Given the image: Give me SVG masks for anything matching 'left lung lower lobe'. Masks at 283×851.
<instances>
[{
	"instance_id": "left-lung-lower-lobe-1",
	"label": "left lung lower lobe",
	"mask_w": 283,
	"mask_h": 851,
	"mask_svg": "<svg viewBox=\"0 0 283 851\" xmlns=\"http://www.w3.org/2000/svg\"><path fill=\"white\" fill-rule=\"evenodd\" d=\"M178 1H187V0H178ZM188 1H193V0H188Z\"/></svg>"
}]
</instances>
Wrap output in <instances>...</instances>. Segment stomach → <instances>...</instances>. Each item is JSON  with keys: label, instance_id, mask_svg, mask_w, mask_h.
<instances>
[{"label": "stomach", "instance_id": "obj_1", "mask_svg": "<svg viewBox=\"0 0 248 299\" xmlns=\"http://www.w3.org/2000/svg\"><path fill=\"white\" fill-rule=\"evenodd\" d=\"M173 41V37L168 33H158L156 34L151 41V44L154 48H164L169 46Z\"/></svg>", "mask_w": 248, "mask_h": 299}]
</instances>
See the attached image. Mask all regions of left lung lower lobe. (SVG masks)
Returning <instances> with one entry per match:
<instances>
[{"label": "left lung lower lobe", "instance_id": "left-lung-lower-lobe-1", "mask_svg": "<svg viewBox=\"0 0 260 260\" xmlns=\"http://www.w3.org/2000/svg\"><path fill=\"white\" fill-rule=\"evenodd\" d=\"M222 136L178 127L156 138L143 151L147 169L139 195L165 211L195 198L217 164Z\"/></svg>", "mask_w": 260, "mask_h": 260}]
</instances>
§ §
### Your instructions
Return every one of the entries above character for character, with nothing changed, added, or left out.

### The reply
Given the image: Give me SVG masks for anything matching 'left lung lower lobe'. Masks at 283×851.
<instances>
[{
	"instance_id": "left-lung-lower-lobe-1",
	"label": "left lung lower lobe",
	"mask_w": 283,
	"mask_h": 851,
	"mask_svg": "<svg viewBox=\"0 0 283 851\" xmlns=\"http://www.w3.org/2000/svg\"><path fill=\"white\" fill-rule=\"evenodd\" d=\"M178 1H187V0H178ZM188 1H193V0H188Z\"/></svg>"
}]
</instances>
Wrap output in <instances>...</instances>. Segment stomach → <instances>...</instances>. Each item is JSON  with keys: label, instance_id, mask_svg, mask_w, mask_h.
<instances>
[{"label": "stomach", "instance_id": "obj_1", "mask_svg": "<svg viewBox=\"0 0 248 299\" xmlns=\"http://www.w3.org/2000/svg\"><path fill=\"white\" fill-rule=\"evenodd\" d=\"M173 41V37L168 33H158L156 34L151 41V44L154 48H164L169 46Z\"/></svg>", "mask_w": 248, "mask_h": 299}]
</instances>
See the attached image. Mask all regions of left lung lower lobe. (SVG masks)
Returning <instances> with one entry per match:
<instances>
[{"label": "left lung lower lobe", "instance_id": "left-lung-lower-lobe-1", "mask_svg": "<svg viewBox=\"0 0 260 260\" xmlns=\"http://www.w3.org/2000/svg\"><path fill=\"white\" fill-rule=\"evenodd\" d=\"M222 136L178 127L156 138L143 151L147 169L139 195L165 211L195 198L217 164Z\"/></svg>", "mask_w": 260, "mask_h": 260}]
</instances>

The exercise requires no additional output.